Offshore Yuan Trims Decline After China's GDP Beats EstimatesBloomberg News
Third-quarter expansion is still slowest since early 2009
PBOC to keep yuan stable before IMF SDR decision, analysts say
The yuan traded in Hong Kong trimmed losses after China’s third-quarter economic growth beat estimates, suggesting stimulus measures are starting to take effect.
Gross domestic product increased 6.9 percent, beating the 6.8 percent median estimate in a Bloomberg survey, official figures showed Monday. That’s still the weakest expansion since the first quarter of 2009 and less than the full-year target of 7 percent. The PBOC has cut benchmark interest rates five times since November and lowered the amount of cash major lenders need to set aside as reserves three times this year.
The freely traded offshore yuan declined 0.15 percent to 6.3740 a dollar as of 4:45 p.m. in Hong Kong, according to data compiled by Bloomberg.

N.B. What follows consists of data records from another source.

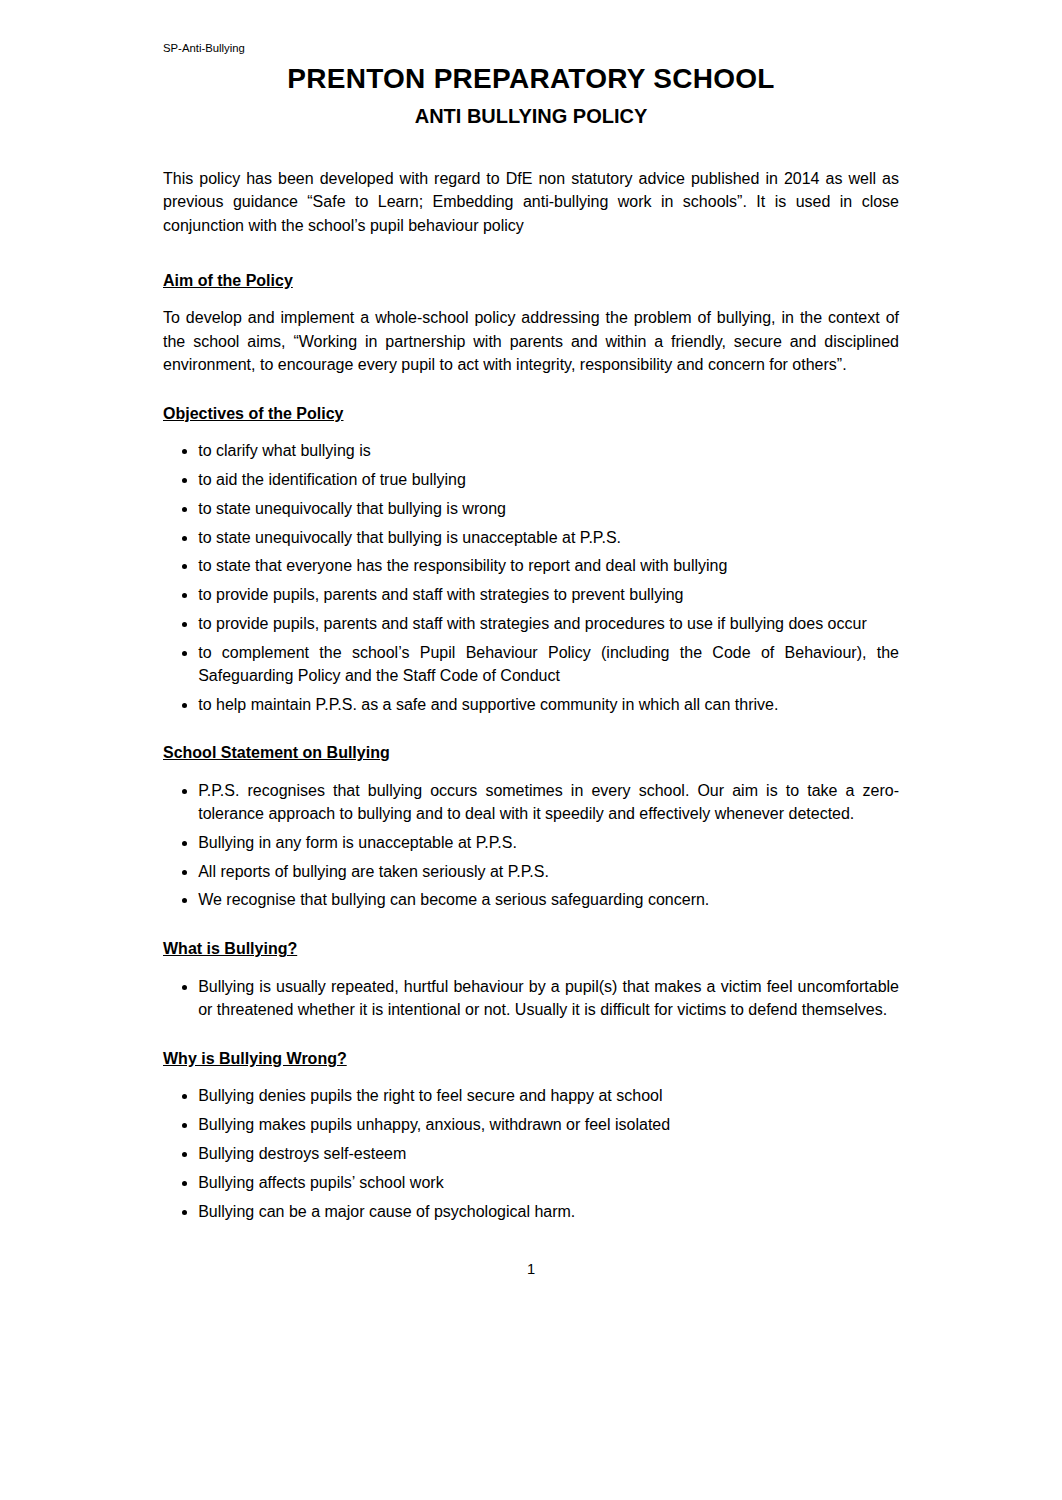SP-Anti-Bullying
PRENTON PREPARATORY SCHOOL
ANTI BULLYING POLICY
This policy has been developed with regard to DfE non statutory advice published in 2014 as well as previous guidance “Safe to Learn; Embedding anti-bullying work in schools”. It is used in close conjunction with the school’s pupil behaviour policy
Aim of the Policy
To develop and implement a whole-school policy addressing the problem of bullying, in the context of the school aims, “Working in partnership with parents and within a friendly, secure and disciplined environment, to encourage every pupil to act with integrity, responsibility and concern for others”.
Objectives of the Policy
to clarify what bullying is
to aid the identification of true bullying
to state unequivocally that bullying is wrong
to state unequivocally that bullying is unacceptable at P.P.S.
to state that everyone has the responsibility to report and deal with bullying
to provide pupils, parents and staff with strategies to prevent bullying
to provide pupils, parents and staff with strategies and procedures to use if bullying does occur
to complement the school’s Pupil Behaviour Policy (including the Code of Behaviour), the Safeguarding Policy and the Staff Code of Conduct
to help maintain P.P.S. as a safe and supportive community in which all can thrive.
School Statement on Bullying
P.P.S. recognises that bullying occurs sometimes in every school. Our aim is to take a zero-tolerance approach to bullying and to deal with it speedily and effectively whenever detected.
Bullying in any form is unacceptable at P.P.S.
All reports of bullying are taken seriously at P.P.S.
We recognise that bullying can become a serious safeguarding concern.
What is Bullying?
Bullying is usually repeated, hurtful behaviour by a pupil(s) that makes a victim feel uncomfortable or threatened whether it is intentional or not. Usually it is difficult for victims to defend themselves.
Why is Bullying Wrong?
Bullying denies pupils the right to feel secure and happy at school
Bullying makes pupils unhappy, anxious, withdrawn or feel isolated
Bullying destroys self-esteem
Bullying affects pupils’ school work
Bullying can be a major cause of psychological harm.
1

It was as much as 0.24 percent weaker before the data was released. The onshore currency, which is restricted to moving a maximum 2 percent either side of a daily fixing, fell 0.11 percent to 6.3601 in Shanghai, according to China Foreign Exchange Trade System prices. The People’s Bank of China weakened its daily reference rate by 0.14 percent to 6.3527.
"Although the GDP data is better than expected, it’s still below the annual goal and indicates that China’s fundamentals are quite weak," said Kenix Lai, a foreign-exchange analyst at Bank of East Asia Ltd. in Hong Kong. "The PBOC will probably keep the yuan stable before the International Monetary Fund’s review of its basket of reserve currencies, and continue to ease monetary policy to spur growth."

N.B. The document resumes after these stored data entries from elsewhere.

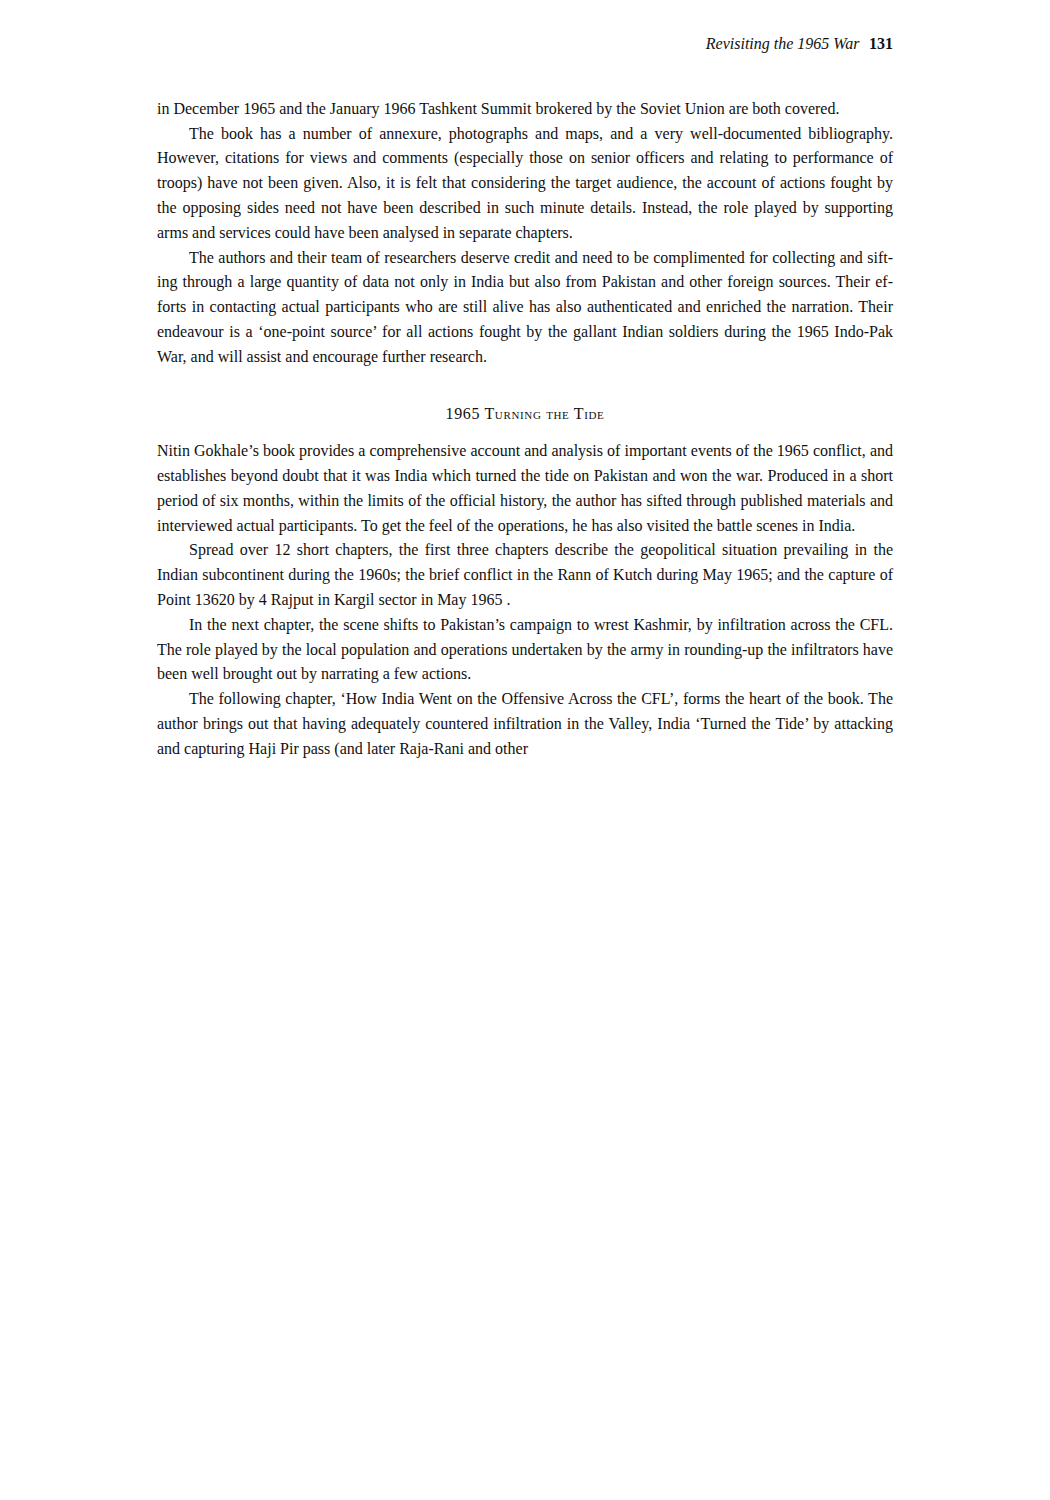Revisiting the 1965 War 131
in December 1965 and the January 1966 Tashkent Summit brokered by the Soviet Union are both covered.
The book has a number of annexure, photographs and maps, and a very well-documented bibliography. However, citations for views and comments (especially those on senior officers and relating to performance of troops) have not been given. Also, it is felt that considering the target audience, the account of actions fought by the opposing sides need not have been described in such minute details. Instead, the role played by supporting arms and services could have been analysed in separate chapters.
The authors and their team of researchers deserve credit and need to be complimented for collecting and sifting through a large quantity of data not only in India but also from Pakistan and other foreign sources. Their efforts in contacting actual participants who are still alive has also authenticated and enriched the narration. Their endeavour is a ‘one-point source’ for all actions fought by the gallant Indian soldiers during the 1965 Indo-Pak War, and will assist and encourage further research.
1965 Turning the Tide
Nitin Gokhale’s book provides a comprehensive account and analysis of important events of the 1965 conflict, and establishes beyond doubt that it was India which turned the tide on Pakistan and won the war. Produced in a short period of six months, within the limits of the official history, the author has sifted through published materials and interviewed actual participants. To get the feel of the operations, he has also visited the battle scenes in India.
Spread over 12 short chapters, the first three chapters describe the geopolitical situation prevailing in the Indian subcontinent during the 1960s; the brief conflict in the Rann of Kutch during May 1965; and the capture of Point 13620 by 4 Rajput in Kargil sector in May 1965 .
In the next chapter, the scene shifts to Pakistan’s campaign to wrest Kashmir, by infiltration across the CFL. The role played by the local population and operations undertaken by the army in rounding-up the infiltrators have been well brought out by narrating a few actions.
The following chapter, ‘How India Went on the Offensive Across the CFL’, forms the heart of the book. The author brings out that having adequately countered infiltration in the Valley, India ‘Turned the Tide’ by attacking and capturing Haji Pir pass (and later Raja-Rani and other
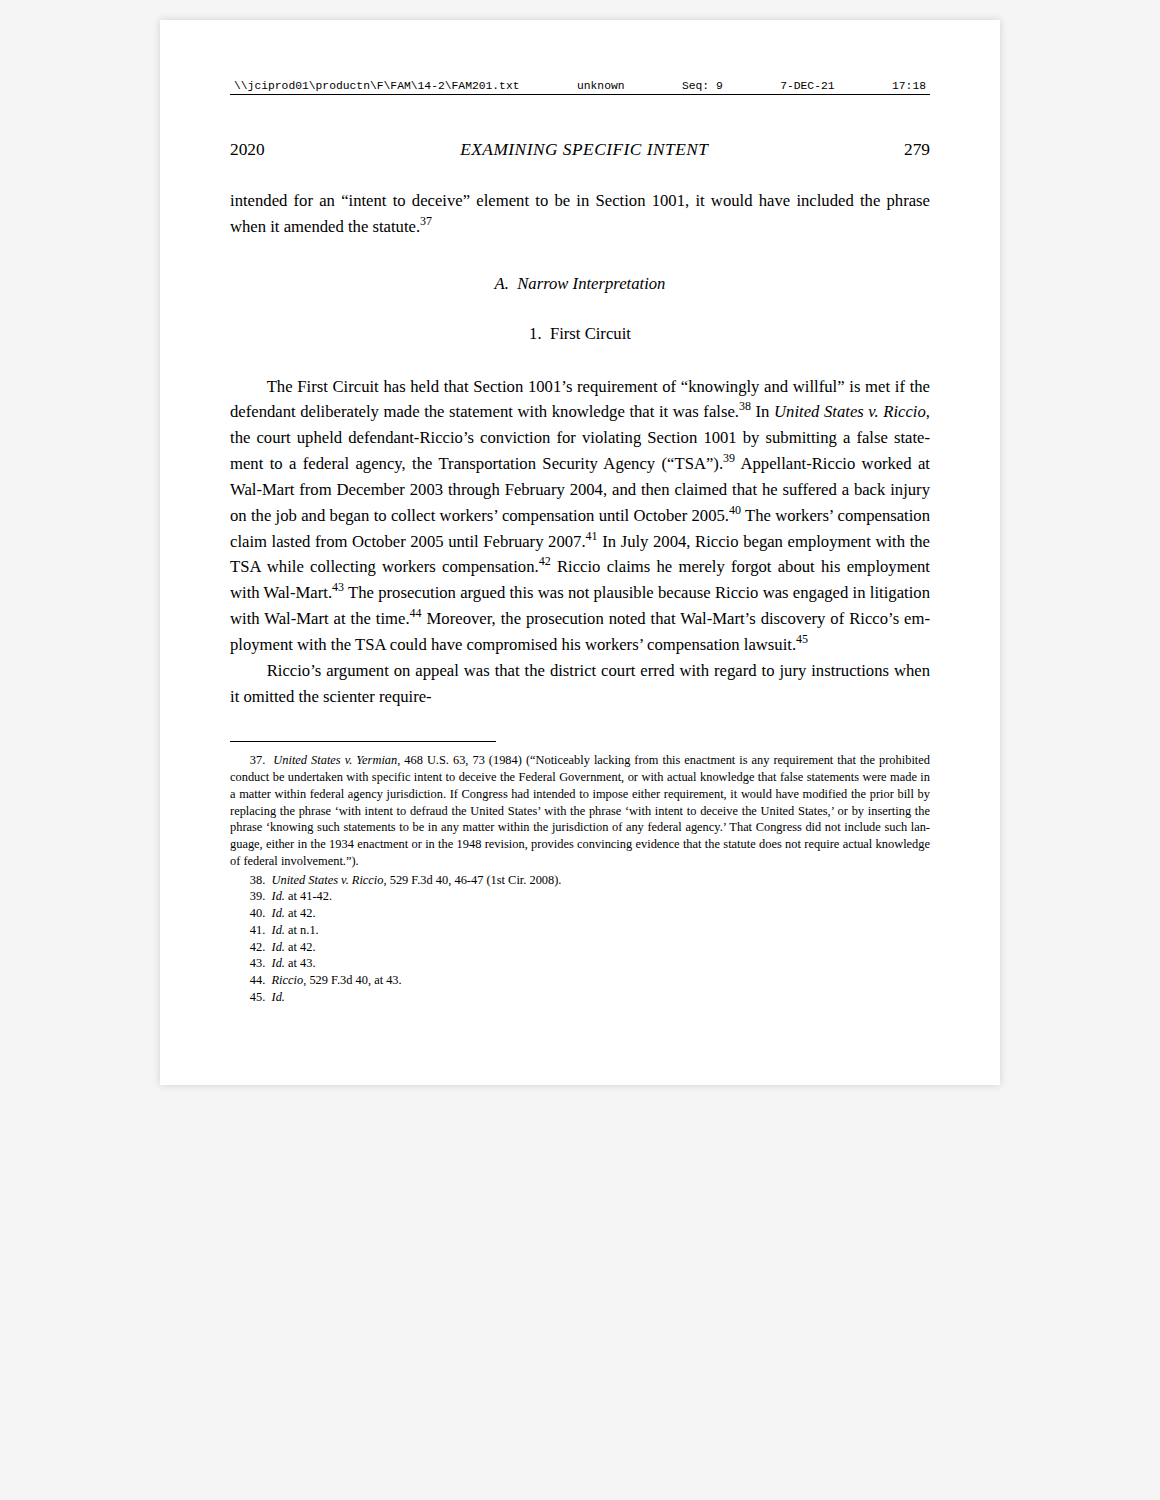\\jciprod01\productn\F\FAM\14-2\FAM201.txt unknown Seq: 9 7-DEC-21 17:18
2020 EXAMINING SPECIFIC INTENT 279
intended for an “intent to deceive” element to be in Section 1001, it would have included the phrase when it amended the statute.37
A. Narrow Interpretation
1. First Circuit
The First Circuit has held that Section 1001’s requirement of “knowingly and willful” is met if the defendant deliberately made the statement with knowledge that it was false.38 In United States v. Riccio, the court upheld defendant-Riccio’s conviction for violating Section 1001 by submitting a false statement to a federal agency, the Transportation Security Agency (“TSA”).39 Appellant-Riccio worked at Wal-Mart from December 2003 through February 2004, and then claimed that he suffered a back injury on the job and began to collect workers’ compensation until October 2005.40 The workers’ compensation claim lasted from October 2005 until February 2007.41 In July 2004, Riccio began employment with the TSA while collecting workers compensation.42 Riccio claims he merely forgot about his employment with Wal-Mart.43 The prosecution argued this was not plausible because Riccio was engaged in litigation with Wal-Mart at the time.44 Moreover, the prosecution noted that Wal-Mart’s discovery of Ricco’s employment with the TSA could have compromised his workers’ compensation lawsuit.45
Riccio’s argument on appeal was that the district court erred with regard to jury instructions when it omitted the scienter require-
37. United States v. Yermian, 468 U.S. 63, 73 (1984) (“Noticeably lacking from this enactment is any requirement that the prohibited conduct be undertaken with specific intent to deceive the Federal Government, or with actual knowledge that false statements were made in a matter within federal agency jurisdiction. If Congress had intended to impose either requirement, it would have modified the prior bill by replacing the phrase ‘with intent to defraud the United States’ with the phrase ‘with intent to deceive the United States,’ or by inserting the phrase ‘knowing such statements to be in any matter within the jurisdiction of any federal agency.’ That Congress did not include such language, either in the 1934 enactment or in the 1948 revision, provides convincing evidence that the statute does not require actual knowledge of federal involvement.”).
38. United States v. Riccio, 529 F.3d 40, 46-47 (1st Cir. 2008).
39. Id. at 41-42.
40. Id. at 42.
41. Id. at n.1.
42. Id. at 42.
43. Id. at 43.
44. Riccio, 529 F.3d 40, at 43.
45. Id.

China is planning several measures to push the case for the yuan’s inclusion in the IMF’s Special Drawing Rights, PBOC Deputy Governor Yi Gang said this month. These include opening the domestic bond and currency markets to foreign central banks and issuing three-month Treasury bills weekly to establish “representative” yuan interest and exchange rates. The Washington-based organization is due to make a decision on the yuan’s inclusion next month.
It’s "not easy" achieving economic growth of around 7 percent and any reading that’s a little above or below that is acceptable, Premier Li Keqiang said in a statement published Friday night on the State Council’s website.
"The depreciation pressures on the yuan are weakening as economic fundamentals picked up due to previous easing measures and on speculation the currency will remain steady as China bolsters its global use," said Eddie Cheung, a strategist at Standard Chartered Plc in Hong Kong. "The PBOC will cut the reserve-requirement ratio by 100 basis points this year and policy rates by another 25 basis points to revive growth."